__Directions__.
Check each line below for the word "center" and give the number of lines that have it, nothing more.

____ Exercise data

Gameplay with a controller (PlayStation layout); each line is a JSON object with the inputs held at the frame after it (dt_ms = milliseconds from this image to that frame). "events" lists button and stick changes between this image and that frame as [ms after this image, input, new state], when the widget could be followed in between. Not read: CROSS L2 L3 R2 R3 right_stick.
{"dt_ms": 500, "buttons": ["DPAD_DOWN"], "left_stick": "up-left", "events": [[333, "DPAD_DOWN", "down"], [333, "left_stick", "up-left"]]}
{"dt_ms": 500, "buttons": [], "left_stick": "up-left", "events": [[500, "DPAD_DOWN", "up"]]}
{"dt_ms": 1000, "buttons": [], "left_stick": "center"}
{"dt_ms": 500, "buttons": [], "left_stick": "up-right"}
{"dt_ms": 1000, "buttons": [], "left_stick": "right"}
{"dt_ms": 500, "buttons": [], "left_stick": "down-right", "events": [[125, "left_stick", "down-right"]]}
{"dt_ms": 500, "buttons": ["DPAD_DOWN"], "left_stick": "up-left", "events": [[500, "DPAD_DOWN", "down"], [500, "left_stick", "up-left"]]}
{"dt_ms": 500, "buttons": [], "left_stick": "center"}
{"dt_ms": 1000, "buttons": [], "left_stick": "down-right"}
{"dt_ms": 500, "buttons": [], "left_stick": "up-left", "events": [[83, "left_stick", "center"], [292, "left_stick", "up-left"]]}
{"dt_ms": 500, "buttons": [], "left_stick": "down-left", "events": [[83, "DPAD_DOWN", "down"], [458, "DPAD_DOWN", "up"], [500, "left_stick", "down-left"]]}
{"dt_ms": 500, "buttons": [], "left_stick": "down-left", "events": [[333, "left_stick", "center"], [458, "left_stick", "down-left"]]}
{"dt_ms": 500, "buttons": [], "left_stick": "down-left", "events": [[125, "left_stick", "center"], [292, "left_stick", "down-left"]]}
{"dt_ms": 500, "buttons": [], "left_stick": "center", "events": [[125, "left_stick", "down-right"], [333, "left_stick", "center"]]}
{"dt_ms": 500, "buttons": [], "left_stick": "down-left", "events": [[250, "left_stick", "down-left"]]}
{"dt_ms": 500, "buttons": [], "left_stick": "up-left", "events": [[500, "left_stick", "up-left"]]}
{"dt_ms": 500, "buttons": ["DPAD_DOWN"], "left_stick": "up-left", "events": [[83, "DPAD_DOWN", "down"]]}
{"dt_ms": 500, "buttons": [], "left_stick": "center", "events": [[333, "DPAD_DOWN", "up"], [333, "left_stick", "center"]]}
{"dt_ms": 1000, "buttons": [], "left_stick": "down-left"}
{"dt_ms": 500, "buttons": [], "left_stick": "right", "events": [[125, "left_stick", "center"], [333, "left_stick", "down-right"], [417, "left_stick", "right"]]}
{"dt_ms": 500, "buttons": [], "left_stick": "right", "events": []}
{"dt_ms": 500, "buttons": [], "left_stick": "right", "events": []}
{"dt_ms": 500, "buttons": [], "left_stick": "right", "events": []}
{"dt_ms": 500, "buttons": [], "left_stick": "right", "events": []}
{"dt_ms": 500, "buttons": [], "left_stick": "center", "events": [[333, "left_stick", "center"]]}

________

__Solution to the exercise__.
9